*** Begin section ***

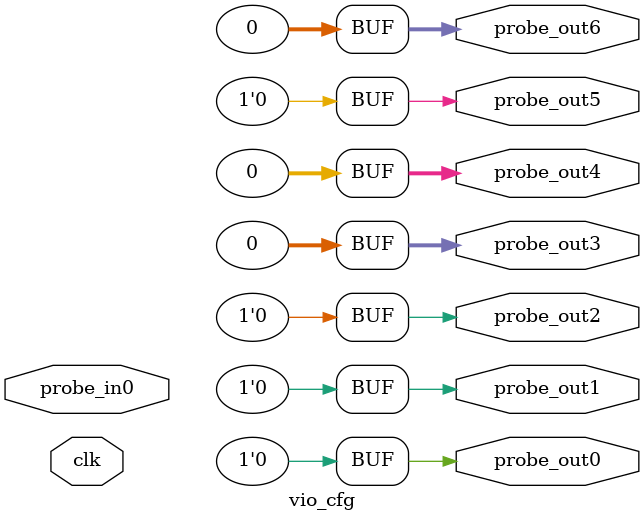
<source format=v>
`timescale 1ns / 1ps
module vio_cfg (
clk,
probe_in0,
probe_out0,
probe_out1,
probe_out2,
probe_out3,
probe_out4,
probe_out5,
probe_out6
);

input clk;
input [31 : 0] probe_in0;

output reg [0 : 0] probe_out0 = 'h0 ;
output reg [0 : 0] probe_out1 = 'h0 ;
output reg [0 : 0] probe_out2 = 'h0 ;
output reg [31 : 0] probe_out3 = 'h00000000 ;
output reg [31 : 0] probe_out4 = 'h00000000 ;
output reg [0 : 0] probe_out5 = 'h0 ;
output reg [31 : 0] probe_out6 = 'h00000000 ;


endmodule

</source>
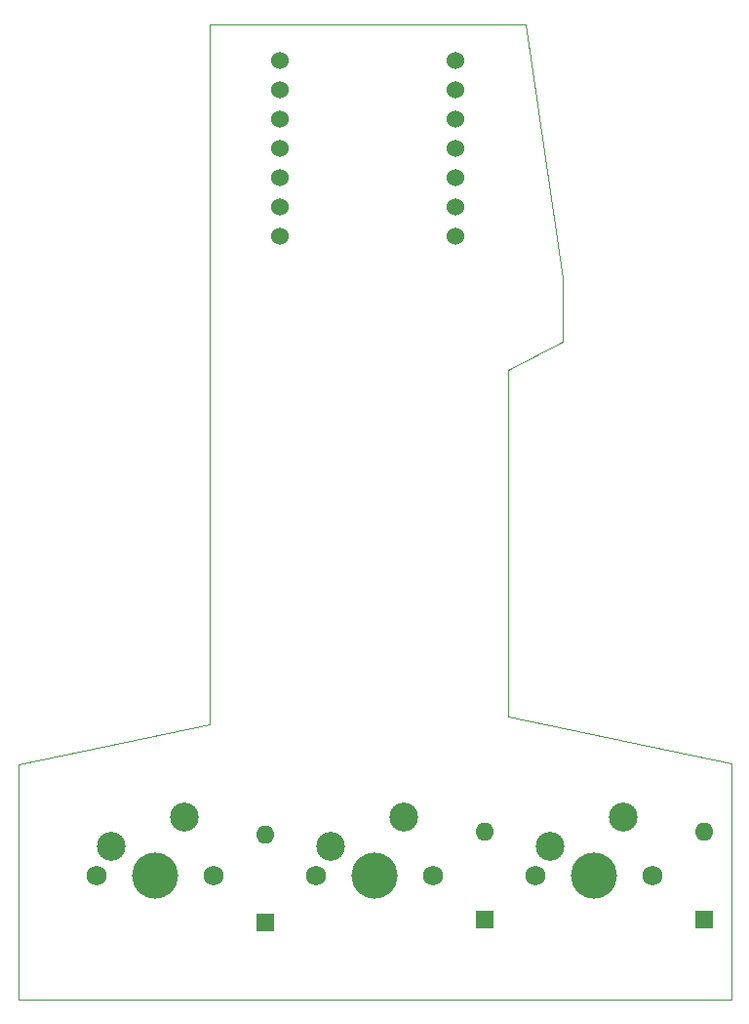
<source format=gbs>
G04 #@! TF.GenerationSoftware,KiCad,Pcbnew,9.0.2*
G04 #@! TF.CreationDate,2025-07-01T11:42:46-07:00*
G04 #@! TF.ProjectId,osu_keypad,6f73755f-6b65-4797-9061-642e6b696361,rev?*
G04 #@! TF.SameCoordinates,Original*
G04 #@! TF.FileFunction,Soldermask,Bot*
G04 #@! TF.FilePolarity,Negative*
%FSLAX46Y46*%
G04 Gerber Fmt 4.6, Leading zero omitted, Abs format (unit mm)*
G04 Created by KiCad (PCBNEW 9.0.2) date 2025-07-01 11:42:46*
%MOMM*%
%LPD*%
G01*
G04 APERTURE LIST*
%ADD10C,1.524000*%
%ADD11C,1.750000*%
%ADD12C,4.000000*%
%ADD13C,2.500000*%
%ADD14R,1.600000X1.600000*%
%ADD15O,1.600000X1.600000*%
G04 #@! TA.AperFunction,Profile*
%ADD16C,0.050000*%
G04 #@! TD*
G04 APERTURE END LIST*
D10*
X109650000Y-68580000D03*
X109650000Y-71120000D03*
X109650000Y-73660000D03*
X109650000Y-76200000D03*
X109650000Y-78740000D03*
X109650000Y-81280000D03*
X109650000Y-83820000D03*
X124890000Y-83820000D03*
X124890000Y-81280000D03*
X124890000Y-78740000D03*
X124890000Y-76200000D03*
X124890000Y-73660000D03*
X124890000Y-71120000D03*
X124890000Y-68580000D03*
D11*
X131841875Y-139303125D03*
D12*
X136921875Y-139303125D03*
D11*
X142001875Y-139303125D03*
D13*
X133111875Y-136763125D03*
X139461875Y-134223125D03*
D11*
X93741875Y-139303125D03*
D12*
X98821875Y-139303125D03*
D11*
X103901875Y-139303125D03*
D13*
X95011875Y-136763125D03*
X101361875Y-134223125D03*
D11*
X112791875Y-139303125D03*
D12*
X117871875Y-139303125D03*
D11*
X122951875Y-139303125D03*
D13*
X114061875Y-136763125D03*
X120411875Y-134223125D03*
D14*
X146446875Y-143113125D03*
D15*
X146446875Y-135493125D03*
D14*
X127396875Y-143113125D03*
D15*
X127396875Y-135493125D03*
D14*
X108346875Y-143351250D03*
D15*
X108346875Y-135731250D03*
D16*
X129425000Y-95405000D02*
X134165000Y-92945000D01*
X103584375Y-65484375D02*
X103584375Y-126206250D01*
X129435000Y-125465000D02*
X129425000Y-95405000D01*
X86915625Y-150018750D02*
X148828125Y-150018750D01*
X134165000Y-87495000D02*
X130968750Y-65484375D01*
X86925000Y-129625000D02*
X103584375Y-126206250D01*
X148828125Y-150018750D02*
X148828125Y-129525000D01*
X86915625Y-150018750D02*
X86925000Y-129625000D01*
X134165000Y-92945000D02*
X134165000Y-87495000D01*
X130968750Y-65484375D02*
X103584375Y-65484375D01*
X148828125Y-129525000D02*
X129435000Y-125465000D01*
M02*

</source>
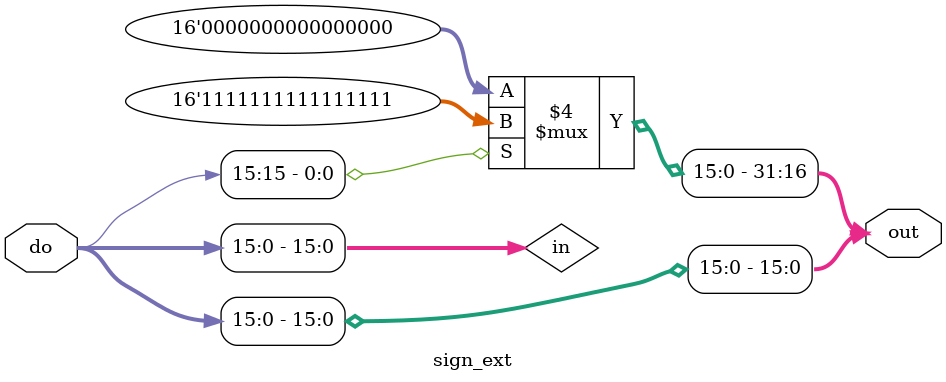
<source format=v>
`timescale 1ns / 1ps

// Sign extend leading bit
module sign_ext(do, out);
    input [31:0] do;
    output reg [31:0] out;
    wire [15:0] in;
    assign in = do[15:0];
    
    
    always @ (*)
    begin
        out[15:0] <= in;
        if (in[15] == 1)
           out[31:16] <= 16'b1111111111111111;
        else
           out[31:16] <= 16'b0000000000000000;
    end
    
endmodule

</source>
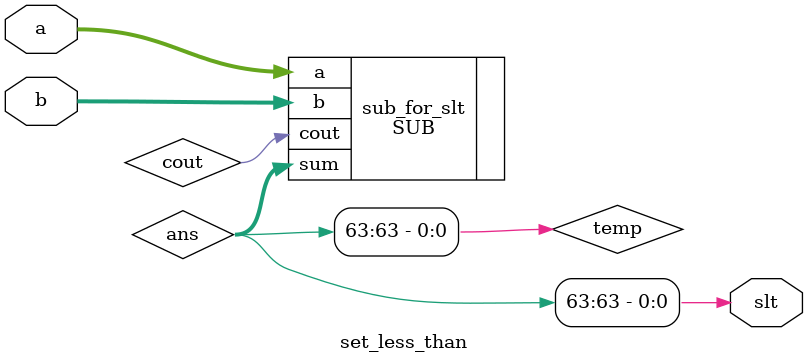
<source format=v>
`include "sub.v"
module set_less_than (input [63:0] a, input [63:0] b, output slt);
wire cout;
wire [63:0] ans;
// SUB(a, b, ans, cout);
SUB sub_for_slt (
        .a(a),
        .b(b),
        .sum(ans),
        .cout(cout)
    );
wire temp=ans[63];
assign slt=temp;

endmodule

</source>
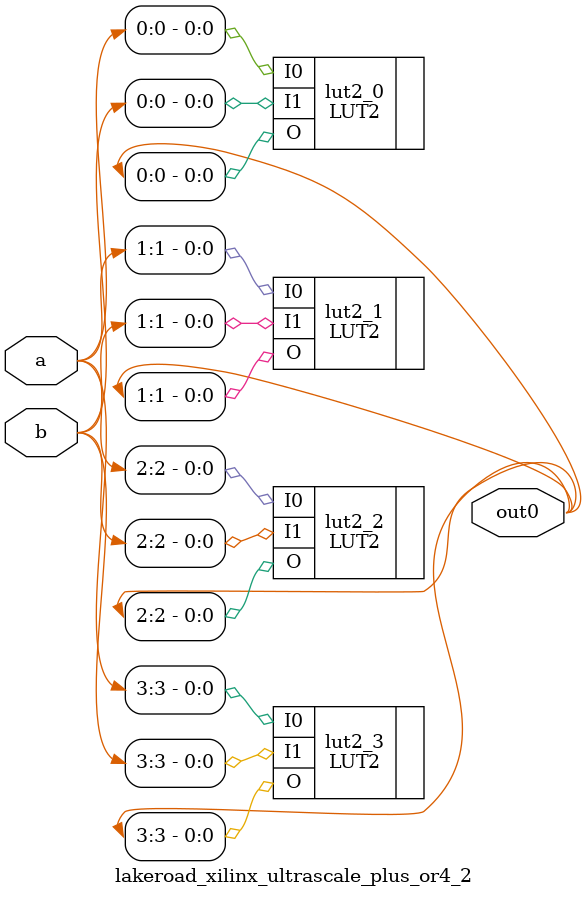
<source format=v>
/* Generated by Yosys 0.15+50 (git sha1 6318db615, x86_64-apple-darwin20.2-clang 10.0.0-4ubuntu1 -fPIC -Os) */

module lakeroad_xilinx_ultrascale_plus_or4_2(a, b, out0);
  input [3:0] a;
  wire [3:0] a;
  input [3:0] b;
  wire [3:0] b;
  output [3:0] out0;
  wire [3:0] out0;
  LUT2 #(
    .INIT(4'he)
  ) lut2_0 (
    .I0(a[0]),
    .I1(b[0]),
    .O(out0[0])
  );
  LUT2 #(
    .INIT(4'he)
  ) lut2_1 (
    .I0(a[1]),
    .I1(b[1]),
    .O(out0[1])
  );
  LUT2 #(
    .INIT(4'he)
  ) lut2_2 (
    .I0(a[2]),
    .I1(b[2]),
    .O(out0[2])
  );
  LUT2 #(
    .INIT(4'he)
  ) lut2_3 (
    .I0(a[3]),
    .I1(b[3]),
    .O(out0[3])
  );
endmodule


</source>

*** End section ***

[What is required] Counting the line with "assign slt=temp;" and the last line of the data above, transcribe those two lines and every line between them exactly, without the pictures.

[Answer section]
assign slt=temp;

endmodule

</source>
<source format=v>
/* Generated by Yosys 0.15+50 (git sha1 6318db615, x86_64-apple-darwin20.2-clang 10.0.0-4ubuntu1 -fPIC -Os) */

module lakeroad_xilinx_ultrascale_plus_or4_2(a, b, out0);
  input [3:0] a;
  wire [3:0] a;
  input [3:0] b;
  wire [3:0] b;
  output [3:0] out0;
  wire [3:0] out0;
  LUT2 #(
    .INIT(4'he)
  ) lut2_0 (
    .I0(a[0]),
    .I1(b[0]),
    .O(out0[0])
  );
  LUT2 #(
    .INIT(4'he)
  ) lut2_1 (
    .I0(a[1]),
    .I1(b[1]),
    .O(out0[1])
  );
  LUT2 #(
    .INIT(4'he)
  ) lut2_2 (
    .I0(a[2]),
    .I1(b[2]),
    .O(out0[2])
  );
  LUT2 #(
    .INIT(4'he)
  ) lut2_3 (
    .I0(a[3]),
    .I1(b[3]),
    .O(out0[3])
  );
endmodule


</source>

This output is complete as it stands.